── DATA FOR THE TASK ──

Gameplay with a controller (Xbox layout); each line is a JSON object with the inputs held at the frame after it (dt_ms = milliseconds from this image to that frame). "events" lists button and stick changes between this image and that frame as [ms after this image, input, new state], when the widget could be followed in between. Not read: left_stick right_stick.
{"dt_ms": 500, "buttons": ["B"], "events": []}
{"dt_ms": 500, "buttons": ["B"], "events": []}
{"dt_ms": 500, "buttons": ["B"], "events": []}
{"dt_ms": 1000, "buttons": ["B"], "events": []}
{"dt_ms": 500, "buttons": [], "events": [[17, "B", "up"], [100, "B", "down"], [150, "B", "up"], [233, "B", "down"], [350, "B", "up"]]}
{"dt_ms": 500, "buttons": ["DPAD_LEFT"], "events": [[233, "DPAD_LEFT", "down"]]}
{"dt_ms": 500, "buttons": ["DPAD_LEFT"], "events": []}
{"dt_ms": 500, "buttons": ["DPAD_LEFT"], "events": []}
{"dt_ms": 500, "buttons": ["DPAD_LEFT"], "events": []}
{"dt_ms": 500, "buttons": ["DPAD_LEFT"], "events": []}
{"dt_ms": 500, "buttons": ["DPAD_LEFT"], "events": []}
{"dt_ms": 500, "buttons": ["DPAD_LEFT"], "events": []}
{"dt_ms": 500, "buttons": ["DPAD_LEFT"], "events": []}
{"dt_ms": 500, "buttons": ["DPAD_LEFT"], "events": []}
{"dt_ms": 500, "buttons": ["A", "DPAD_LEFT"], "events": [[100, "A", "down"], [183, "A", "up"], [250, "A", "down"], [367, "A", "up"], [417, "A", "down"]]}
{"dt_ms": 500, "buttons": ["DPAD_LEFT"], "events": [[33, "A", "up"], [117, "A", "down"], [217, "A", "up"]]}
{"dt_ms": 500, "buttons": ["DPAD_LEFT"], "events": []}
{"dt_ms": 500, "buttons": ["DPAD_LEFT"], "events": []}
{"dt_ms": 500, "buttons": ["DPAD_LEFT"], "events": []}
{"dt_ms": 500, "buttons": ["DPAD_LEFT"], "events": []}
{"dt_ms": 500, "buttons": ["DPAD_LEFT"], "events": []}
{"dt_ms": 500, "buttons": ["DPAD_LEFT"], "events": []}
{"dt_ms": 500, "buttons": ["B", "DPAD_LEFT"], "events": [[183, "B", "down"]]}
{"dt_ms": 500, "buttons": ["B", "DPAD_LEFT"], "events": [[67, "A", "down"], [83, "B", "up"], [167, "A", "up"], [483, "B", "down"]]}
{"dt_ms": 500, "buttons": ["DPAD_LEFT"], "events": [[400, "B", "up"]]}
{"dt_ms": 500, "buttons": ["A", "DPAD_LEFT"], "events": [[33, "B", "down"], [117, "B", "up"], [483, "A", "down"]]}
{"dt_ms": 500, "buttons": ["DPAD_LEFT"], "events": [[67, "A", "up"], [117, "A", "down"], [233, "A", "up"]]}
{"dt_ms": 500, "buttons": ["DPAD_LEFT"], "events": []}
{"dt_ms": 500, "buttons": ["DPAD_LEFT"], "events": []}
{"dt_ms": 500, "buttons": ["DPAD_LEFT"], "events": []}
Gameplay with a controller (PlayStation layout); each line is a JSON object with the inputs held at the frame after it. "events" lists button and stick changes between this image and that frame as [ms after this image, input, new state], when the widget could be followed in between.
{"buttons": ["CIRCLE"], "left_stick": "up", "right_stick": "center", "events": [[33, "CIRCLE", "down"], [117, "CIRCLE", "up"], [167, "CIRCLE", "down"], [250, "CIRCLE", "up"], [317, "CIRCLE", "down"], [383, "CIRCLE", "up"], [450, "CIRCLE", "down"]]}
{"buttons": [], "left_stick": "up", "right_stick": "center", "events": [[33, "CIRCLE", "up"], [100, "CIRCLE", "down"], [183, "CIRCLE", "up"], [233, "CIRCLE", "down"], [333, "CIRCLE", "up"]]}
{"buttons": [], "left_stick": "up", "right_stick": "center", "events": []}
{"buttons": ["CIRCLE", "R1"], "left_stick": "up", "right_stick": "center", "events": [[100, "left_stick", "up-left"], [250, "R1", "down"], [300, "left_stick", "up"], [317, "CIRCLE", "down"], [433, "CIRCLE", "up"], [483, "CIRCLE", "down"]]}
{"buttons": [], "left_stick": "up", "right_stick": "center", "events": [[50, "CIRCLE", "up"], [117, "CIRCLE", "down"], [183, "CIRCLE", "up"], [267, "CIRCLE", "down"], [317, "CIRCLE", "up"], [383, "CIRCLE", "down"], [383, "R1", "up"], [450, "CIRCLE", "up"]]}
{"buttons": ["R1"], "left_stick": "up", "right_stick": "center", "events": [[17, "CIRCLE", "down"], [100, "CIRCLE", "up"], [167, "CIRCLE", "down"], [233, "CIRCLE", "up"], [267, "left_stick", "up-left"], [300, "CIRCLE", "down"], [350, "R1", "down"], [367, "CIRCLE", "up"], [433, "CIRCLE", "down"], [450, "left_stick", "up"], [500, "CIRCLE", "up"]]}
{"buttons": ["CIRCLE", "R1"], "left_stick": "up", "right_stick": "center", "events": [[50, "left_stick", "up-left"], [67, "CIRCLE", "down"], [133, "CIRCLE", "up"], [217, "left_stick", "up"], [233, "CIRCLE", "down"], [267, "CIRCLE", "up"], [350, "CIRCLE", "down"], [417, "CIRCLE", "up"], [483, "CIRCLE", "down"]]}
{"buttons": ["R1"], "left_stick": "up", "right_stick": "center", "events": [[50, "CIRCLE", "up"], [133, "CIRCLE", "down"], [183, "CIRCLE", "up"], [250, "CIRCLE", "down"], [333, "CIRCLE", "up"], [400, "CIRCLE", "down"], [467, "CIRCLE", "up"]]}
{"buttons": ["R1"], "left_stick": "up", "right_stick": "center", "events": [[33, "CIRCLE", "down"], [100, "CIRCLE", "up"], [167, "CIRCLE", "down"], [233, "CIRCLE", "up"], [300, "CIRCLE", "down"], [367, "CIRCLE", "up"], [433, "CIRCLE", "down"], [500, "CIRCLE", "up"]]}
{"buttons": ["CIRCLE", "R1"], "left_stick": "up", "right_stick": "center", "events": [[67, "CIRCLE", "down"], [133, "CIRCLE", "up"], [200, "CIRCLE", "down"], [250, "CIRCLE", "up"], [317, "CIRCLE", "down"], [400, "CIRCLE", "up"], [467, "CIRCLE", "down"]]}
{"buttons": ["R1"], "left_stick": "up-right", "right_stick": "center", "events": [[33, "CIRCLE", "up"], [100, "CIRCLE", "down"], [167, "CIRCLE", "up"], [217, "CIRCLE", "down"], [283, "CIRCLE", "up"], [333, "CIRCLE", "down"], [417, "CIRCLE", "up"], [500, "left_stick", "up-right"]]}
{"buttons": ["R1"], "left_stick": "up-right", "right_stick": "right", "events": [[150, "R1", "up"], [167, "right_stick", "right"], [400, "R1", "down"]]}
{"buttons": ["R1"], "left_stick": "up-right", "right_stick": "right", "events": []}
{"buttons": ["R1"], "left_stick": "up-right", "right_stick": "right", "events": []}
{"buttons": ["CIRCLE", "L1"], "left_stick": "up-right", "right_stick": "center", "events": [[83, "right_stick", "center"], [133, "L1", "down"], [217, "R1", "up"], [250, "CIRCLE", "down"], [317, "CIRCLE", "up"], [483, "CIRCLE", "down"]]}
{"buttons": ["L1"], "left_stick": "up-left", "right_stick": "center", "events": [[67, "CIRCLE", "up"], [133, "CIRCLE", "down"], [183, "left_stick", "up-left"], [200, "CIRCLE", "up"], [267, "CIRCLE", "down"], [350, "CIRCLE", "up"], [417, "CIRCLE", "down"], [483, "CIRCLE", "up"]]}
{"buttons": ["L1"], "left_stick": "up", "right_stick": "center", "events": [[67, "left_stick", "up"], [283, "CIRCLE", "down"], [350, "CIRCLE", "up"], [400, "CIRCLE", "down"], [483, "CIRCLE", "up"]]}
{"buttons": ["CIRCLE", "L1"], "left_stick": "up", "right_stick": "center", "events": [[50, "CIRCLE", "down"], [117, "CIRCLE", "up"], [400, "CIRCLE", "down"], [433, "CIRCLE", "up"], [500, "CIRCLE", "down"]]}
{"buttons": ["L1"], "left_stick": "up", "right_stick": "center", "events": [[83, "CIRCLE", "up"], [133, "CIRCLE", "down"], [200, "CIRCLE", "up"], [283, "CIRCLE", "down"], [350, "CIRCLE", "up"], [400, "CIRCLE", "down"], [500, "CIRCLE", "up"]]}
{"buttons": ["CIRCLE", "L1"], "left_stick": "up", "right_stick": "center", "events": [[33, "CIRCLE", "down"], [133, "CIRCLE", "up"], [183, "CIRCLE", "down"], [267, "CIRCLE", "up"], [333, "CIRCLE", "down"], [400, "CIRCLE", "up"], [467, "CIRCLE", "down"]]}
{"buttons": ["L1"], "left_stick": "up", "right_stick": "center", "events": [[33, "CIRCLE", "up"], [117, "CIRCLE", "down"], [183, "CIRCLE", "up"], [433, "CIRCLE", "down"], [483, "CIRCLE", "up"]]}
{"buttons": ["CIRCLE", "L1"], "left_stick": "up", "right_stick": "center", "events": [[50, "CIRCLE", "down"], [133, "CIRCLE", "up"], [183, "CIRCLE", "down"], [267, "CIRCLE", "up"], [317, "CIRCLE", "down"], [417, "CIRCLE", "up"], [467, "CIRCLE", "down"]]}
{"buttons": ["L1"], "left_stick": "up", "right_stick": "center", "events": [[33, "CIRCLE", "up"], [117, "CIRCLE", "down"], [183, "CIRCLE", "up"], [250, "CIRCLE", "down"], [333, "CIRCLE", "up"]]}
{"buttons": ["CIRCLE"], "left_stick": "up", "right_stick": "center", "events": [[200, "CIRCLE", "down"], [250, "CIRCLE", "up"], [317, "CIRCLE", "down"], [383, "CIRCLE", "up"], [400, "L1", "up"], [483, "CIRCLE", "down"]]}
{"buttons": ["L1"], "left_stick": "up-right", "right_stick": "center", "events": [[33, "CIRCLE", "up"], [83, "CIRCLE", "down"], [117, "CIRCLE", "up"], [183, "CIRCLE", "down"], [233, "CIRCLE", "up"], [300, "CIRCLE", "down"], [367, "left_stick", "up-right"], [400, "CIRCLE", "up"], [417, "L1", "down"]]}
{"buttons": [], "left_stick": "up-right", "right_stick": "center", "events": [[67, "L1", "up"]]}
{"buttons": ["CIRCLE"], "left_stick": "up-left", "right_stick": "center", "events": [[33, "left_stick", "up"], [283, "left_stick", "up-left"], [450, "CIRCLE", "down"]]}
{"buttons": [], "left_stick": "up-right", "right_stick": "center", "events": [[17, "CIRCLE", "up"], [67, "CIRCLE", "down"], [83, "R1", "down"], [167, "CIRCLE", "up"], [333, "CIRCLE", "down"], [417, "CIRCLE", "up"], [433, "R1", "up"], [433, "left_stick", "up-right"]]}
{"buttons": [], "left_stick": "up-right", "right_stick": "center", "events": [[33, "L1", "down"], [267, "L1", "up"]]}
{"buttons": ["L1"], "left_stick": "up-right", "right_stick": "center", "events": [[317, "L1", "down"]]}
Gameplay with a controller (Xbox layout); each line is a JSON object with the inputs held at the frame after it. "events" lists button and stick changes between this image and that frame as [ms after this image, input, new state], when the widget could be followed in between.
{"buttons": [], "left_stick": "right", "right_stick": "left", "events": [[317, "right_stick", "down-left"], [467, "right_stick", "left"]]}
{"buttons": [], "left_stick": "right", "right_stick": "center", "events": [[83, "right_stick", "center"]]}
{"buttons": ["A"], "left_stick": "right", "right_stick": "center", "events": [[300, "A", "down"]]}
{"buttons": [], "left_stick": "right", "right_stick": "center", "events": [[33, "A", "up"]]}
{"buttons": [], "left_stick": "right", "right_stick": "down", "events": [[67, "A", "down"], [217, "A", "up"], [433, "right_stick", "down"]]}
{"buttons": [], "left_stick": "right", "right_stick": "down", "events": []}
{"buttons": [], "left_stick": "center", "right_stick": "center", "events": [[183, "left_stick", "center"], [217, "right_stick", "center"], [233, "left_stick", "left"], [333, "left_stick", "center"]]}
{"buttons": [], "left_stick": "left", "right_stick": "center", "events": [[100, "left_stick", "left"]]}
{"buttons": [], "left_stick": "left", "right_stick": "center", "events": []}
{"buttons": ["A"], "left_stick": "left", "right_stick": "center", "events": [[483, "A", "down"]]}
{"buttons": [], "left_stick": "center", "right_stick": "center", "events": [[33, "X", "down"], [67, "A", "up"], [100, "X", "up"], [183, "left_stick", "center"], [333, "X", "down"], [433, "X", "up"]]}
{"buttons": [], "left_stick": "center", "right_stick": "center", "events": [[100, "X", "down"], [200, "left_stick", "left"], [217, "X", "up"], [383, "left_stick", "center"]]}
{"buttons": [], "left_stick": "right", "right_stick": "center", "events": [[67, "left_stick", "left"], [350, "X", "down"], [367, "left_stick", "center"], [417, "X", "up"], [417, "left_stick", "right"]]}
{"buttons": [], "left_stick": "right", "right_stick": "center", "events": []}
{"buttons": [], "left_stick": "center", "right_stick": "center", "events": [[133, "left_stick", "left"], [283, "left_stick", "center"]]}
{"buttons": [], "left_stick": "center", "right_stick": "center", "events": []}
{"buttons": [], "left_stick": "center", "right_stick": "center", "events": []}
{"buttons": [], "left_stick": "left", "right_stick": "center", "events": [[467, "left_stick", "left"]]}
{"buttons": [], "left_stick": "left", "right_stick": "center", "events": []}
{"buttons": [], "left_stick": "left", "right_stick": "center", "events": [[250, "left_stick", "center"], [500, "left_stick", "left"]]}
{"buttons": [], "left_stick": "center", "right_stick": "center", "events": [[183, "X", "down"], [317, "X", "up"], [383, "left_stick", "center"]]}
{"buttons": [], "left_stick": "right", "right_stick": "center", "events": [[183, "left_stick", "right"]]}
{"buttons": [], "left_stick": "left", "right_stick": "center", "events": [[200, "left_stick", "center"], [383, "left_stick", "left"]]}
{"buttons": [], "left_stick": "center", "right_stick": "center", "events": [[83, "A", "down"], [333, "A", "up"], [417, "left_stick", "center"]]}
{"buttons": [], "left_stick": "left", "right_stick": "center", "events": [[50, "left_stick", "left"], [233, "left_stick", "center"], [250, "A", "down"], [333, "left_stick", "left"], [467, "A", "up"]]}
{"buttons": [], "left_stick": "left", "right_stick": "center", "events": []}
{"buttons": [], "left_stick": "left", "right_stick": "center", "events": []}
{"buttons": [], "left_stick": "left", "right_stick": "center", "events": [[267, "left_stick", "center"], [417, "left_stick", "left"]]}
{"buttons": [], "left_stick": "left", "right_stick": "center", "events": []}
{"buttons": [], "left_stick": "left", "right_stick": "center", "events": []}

───

TASK REQUIREMENTS: Only the lines that hold the word "Xbox" are wanted; each should be pulled from the records.

EXERCISE OUTPUT:
Gameplay with a controller (Xbox layout); each line is a JSON object with the inputs held at the frame after it (dt_ms = milliseconds from this image to that frame). "events" lists button and stick changes between this image and that frame as [ms after this image, input, new state], when the widget could be followed in between. Not read: left_stick right_stick.
Gameplay with a controller (Xbox layout); each line is a JSON object with the inputs held at the frame after it. "events" lists button and stick changes between this image and that frame as [ms after this image, input, new state], when the widget could be followed in between.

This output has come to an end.